— Ты куришь? — без обиняков спросил Павел Егорович.
Серёжка пожал плечами: мол, раз застукал, так чего спрашивать…
— Садись, — сказал отец, показывая на табуретку. — Совсем уже распустился… — начал он, но понял, что говорит совершенно не то и не так, и досадливо крякнул: — Ну, вот что… Ты садись, садись… А может, зря я тебя не порол в своё время?
Серёжка насторожился. Посмотрел на отца.
— Да, теперь уже поздно тебя пороть, — с сожалением сказал Павел Егорович, — как ты считаешь?
Серёжка пожал плечами. Он уже не ухмылялся, как обычно, с видом снисходительного превосходства.
— По-моему, рановато ты начал, — сказал отец. — Надо бросить. Крепко втянулся?
— Да нет, так себе… — оживился Серёжка, — ещё некрепко.
— Сможешь бросить? Или надо лекарство достать? У меня один приятель тоже трудно бросал. Потом лекарство гомеопатическое посоветовали. Только с помощью этой штуки и бросил.
— Да какое там лекарство, — закричал Серёжка, — я сам! Я ведь ещё некрепко…
— Ну смотри… А что куришь-то?
Серёжка поспешно достал из кармана пачку египетских сигарет и протянул отцу. Павел Егорович повертел пачку в руках, понюхал. Вынул длинную сигарету с голубым фильтром и тоже понюхал. Положил сигарету на место и передал пачку сыну.
— Вот хорошо пахнет, а курить, говорят, невозможно. Мужики говорят — дрянь. Не табак, а так…
Серёжка обиженно убрал пачку в карман.
— А ребятам нравится. У нас все такие курят.
— Много твои ребята понимают, — добродушно сказал отец. — А пачку-то давай сюда.

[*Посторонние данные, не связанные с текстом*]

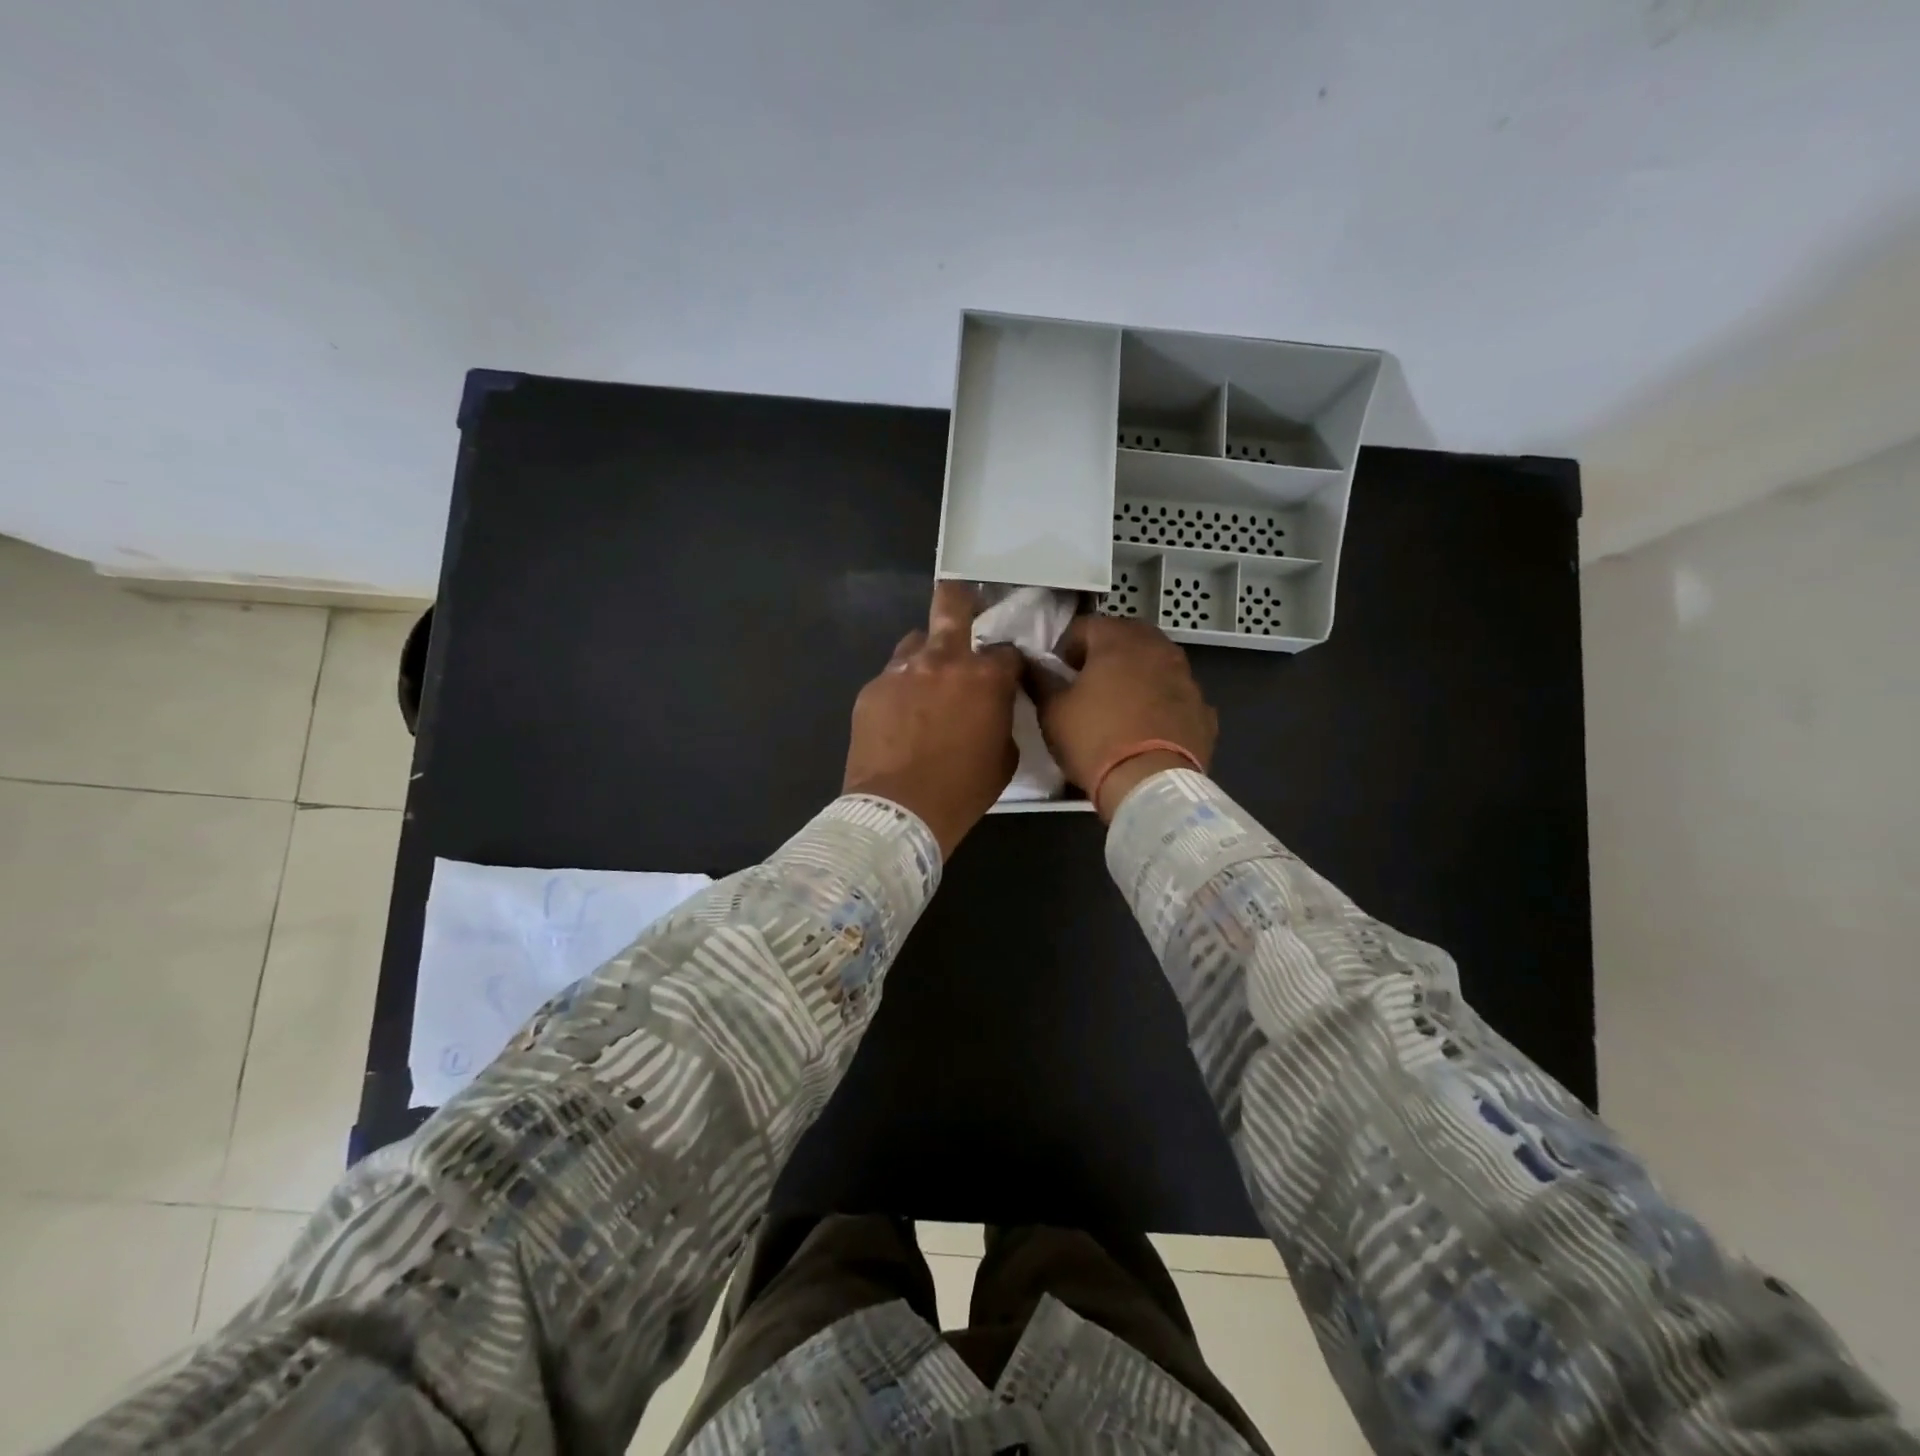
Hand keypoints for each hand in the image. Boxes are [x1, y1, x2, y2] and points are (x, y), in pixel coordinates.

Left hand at [843, 582, 1023, 857]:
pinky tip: (898, 718)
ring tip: (924, 684)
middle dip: (961, 597)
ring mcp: (902, 671)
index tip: (1006, 675)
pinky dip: (900, 691)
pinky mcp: (871, 689)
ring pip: (915, 642)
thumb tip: (993, 709)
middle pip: (952, 602)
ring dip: (925, 656)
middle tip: (965, 603)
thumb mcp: (1003, 758)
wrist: (900, 810)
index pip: (1007, 651)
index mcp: (986, 677)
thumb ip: (1001, 720)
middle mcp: (944, 660)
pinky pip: (891, 678)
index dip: (1008, 663)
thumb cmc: (962, 791)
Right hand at [1032, 616, 1217, 819]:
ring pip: (1156, 664)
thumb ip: (1040, 680)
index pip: (1085, 626)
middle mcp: (1158, 649)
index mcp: (1118, 641)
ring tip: (1120, 705)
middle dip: (1105, 654)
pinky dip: (1162, 703)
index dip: (1065, 647)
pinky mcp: (1203, 710)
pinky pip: (1176, 696)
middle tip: (1088, 684)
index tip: (1057, 673)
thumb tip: (1031, 664)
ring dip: (1137, 675)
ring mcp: (1187, 678)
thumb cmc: (1094, 740)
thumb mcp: (1052, 711)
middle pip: (1126, 637)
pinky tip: (1148, 727)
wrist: (1150, 784)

Серёжка и сам не мог понять, что с ним происходит. Он уж и рот открыл, чтобы сказать что-то резкое, обидное и, как обычно, заострить разговор, довести его до скандала, а затем, обиженно поджав губы, выскочить на улицу и проболтаться до позднего вечера, зная, что отец панически боится скандалов и к вечеру отойдёт сам по себе, но тут, вместо того чтоб начать задираться, он безропотно залез в карман, пошуршал целлофаном, неуверенно вытащил пачку и протянул отцу. Павел Егорович ещё раз неодобрительно хмыкнул, повертел пачку в руках и кинул на кухонный столик. Пачка, заскользив по гладкой пластиковой поверхности, шлёпнулась на пол. Серёжка молниеносно нагнулся, поднял её и уже сам положил на стол. Потом вопросительно посмотрел на отца.

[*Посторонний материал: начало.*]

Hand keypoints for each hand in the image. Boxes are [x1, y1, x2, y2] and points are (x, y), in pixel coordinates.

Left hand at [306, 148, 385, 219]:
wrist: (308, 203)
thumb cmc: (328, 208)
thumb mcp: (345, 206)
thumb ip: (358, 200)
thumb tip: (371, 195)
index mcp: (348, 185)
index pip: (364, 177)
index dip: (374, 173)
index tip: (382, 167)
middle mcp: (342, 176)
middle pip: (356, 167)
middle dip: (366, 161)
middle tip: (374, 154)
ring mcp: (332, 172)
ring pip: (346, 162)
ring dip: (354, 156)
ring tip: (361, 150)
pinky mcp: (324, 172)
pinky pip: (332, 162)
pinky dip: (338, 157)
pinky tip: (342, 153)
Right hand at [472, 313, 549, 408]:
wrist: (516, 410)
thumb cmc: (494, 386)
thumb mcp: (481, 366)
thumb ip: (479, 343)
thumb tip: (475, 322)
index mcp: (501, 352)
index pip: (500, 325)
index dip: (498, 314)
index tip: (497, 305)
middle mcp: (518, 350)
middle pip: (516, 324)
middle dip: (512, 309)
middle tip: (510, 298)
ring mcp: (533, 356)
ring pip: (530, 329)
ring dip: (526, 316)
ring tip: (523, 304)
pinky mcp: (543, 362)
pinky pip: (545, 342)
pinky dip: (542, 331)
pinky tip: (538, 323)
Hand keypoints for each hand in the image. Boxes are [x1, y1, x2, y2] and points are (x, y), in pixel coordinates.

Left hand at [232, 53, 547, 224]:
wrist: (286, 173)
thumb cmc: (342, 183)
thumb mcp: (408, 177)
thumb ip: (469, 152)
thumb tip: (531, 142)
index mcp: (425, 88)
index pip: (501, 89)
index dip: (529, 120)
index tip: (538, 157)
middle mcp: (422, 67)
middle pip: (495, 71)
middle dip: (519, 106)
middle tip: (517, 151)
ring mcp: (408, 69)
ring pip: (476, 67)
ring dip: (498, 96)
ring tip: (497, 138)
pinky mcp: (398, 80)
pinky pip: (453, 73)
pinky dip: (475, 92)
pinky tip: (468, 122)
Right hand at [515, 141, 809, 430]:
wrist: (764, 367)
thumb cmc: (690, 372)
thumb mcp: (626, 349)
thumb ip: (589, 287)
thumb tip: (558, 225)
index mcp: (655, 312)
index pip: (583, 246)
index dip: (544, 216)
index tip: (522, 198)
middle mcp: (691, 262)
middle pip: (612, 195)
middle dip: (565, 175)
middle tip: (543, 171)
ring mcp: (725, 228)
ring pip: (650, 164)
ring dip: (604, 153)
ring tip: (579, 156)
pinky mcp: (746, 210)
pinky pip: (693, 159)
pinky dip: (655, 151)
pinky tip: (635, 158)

— Что ж, они так и будут здесь лежать?
— Ну убери куда-нибудь… А то выброси в мусоропровод, — устало сказал Павел Егорович и вышел из кухни. Уже раскинувшись в новом кресле, он услышал, как заскрежетала и хлопнула крышка мусоропровода.
Павел Егорович прикрыл глаза и весь как-то обмяк… Ядовитый мебельный лак будто разъедал веки. Ему стало казаться, что он не сможет жить в этом запахе, что не сможет заснуть сегодня ночью. Вдруг как-то само по себе в мозгу оформилось слово: «Попался». Отчётливо представилось, что идти некуда. У него нет другого дома с другими запахами, нет другой работы, других друзей.